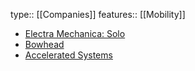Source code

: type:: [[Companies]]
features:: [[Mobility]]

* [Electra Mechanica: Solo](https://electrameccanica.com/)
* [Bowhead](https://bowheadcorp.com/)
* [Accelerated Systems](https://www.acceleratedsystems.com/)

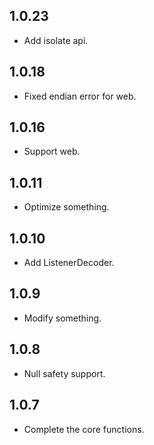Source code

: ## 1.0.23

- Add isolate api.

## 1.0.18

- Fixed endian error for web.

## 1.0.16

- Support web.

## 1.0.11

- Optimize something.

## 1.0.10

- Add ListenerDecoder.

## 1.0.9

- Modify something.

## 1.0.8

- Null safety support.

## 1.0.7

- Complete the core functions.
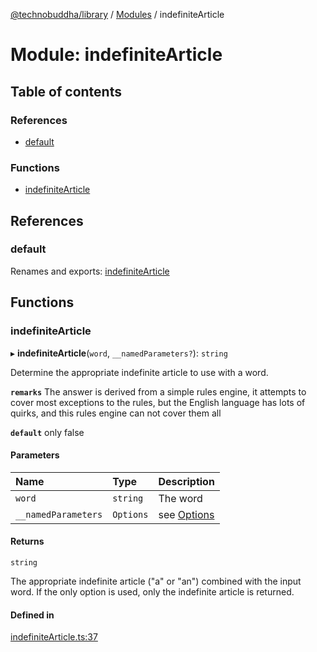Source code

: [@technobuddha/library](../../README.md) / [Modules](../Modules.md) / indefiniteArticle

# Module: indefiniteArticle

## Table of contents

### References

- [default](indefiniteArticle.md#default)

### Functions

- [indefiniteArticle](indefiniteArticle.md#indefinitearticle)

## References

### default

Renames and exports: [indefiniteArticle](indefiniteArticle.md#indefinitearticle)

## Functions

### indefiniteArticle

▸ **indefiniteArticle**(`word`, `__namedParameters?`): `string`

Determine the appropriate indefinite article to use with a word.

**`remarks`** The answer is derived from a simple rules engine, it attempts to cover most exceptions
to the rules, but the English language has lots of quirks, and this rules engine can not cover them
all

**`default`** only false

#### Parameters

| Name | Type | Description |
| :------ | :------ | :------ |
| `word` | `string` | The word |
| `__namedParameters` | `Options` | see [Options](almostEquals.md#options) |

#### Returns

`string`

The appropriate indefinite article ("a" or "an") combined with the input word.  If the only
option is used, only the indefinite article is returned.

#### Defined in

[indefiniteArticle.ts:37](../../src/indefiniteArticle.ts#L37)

◆ **EXERCISE AIM**
Would you return the data above exactly as written, minus the images?

◆ **RESPONSE**
Source code

: type:: [[Companies]]
features:: [[Mobility]]

* [Electra Mechanica: Solo](https://electrameccanica.com/)
* [Bowhead](https://bowheadcorp.com/)
* [Accelerated Systems](https://www.acceleratedsystems.com/)

Source code

: ## 1.0.23

- Add isolate api.

## 1.0.18

- Fixed endian error for web.

## 1.0.16

- Support web.

## 1.0.11

- Optimize something.

## 1.0.10

- Add ListenerDecoder.

## 1.0.9

- Modify something.

## 1.0.8

- Null safety support.

## 1.0.7

- Complete the core functions.
Source code

: [@technobuddha/library](../../README.md) / [Modules](../Modules.md) / indefiniteArticle

# Module: indefiniteArticle

## Table of contents

### References

- [default](indefiniteArticle.md#default)

### Functions

- [indefiniteArticle](indefiniteArticle.md#indefinitearticle)

## References

### default

Renames and exports: [indefiniteArticle](indefiniteArticle.md#indefinitearticle)

## Functions

### indefiniteArticle

▸ **indefiniteArticle**(`word`, `__namedParameters?`): `string`

Determine the appropriate indefinite article to use with a word.

**`remarks`** The answer is derived from a simple rules engine, it attempts to cover most exceptions
to the rules, but the English language has lots of quirks, and this rules engine can not cover them
all

**`default`** only false

#### Parameters

| Name | Type | Description |
| :------ | :------ | :------ |
| `word` | `string` | The word |
| `__namedParameters` | `Options` | see [Options](almostEquals.md#options) |

#### Returns

`string`

The appropriate indefinite article ("a" or "an") combined with the input word.  If the only
option is used, only the indefinite article is returned.

#### Defined in

[indefiniteArticle.ts:37](../../src/indefiniteArticle.ts#L37)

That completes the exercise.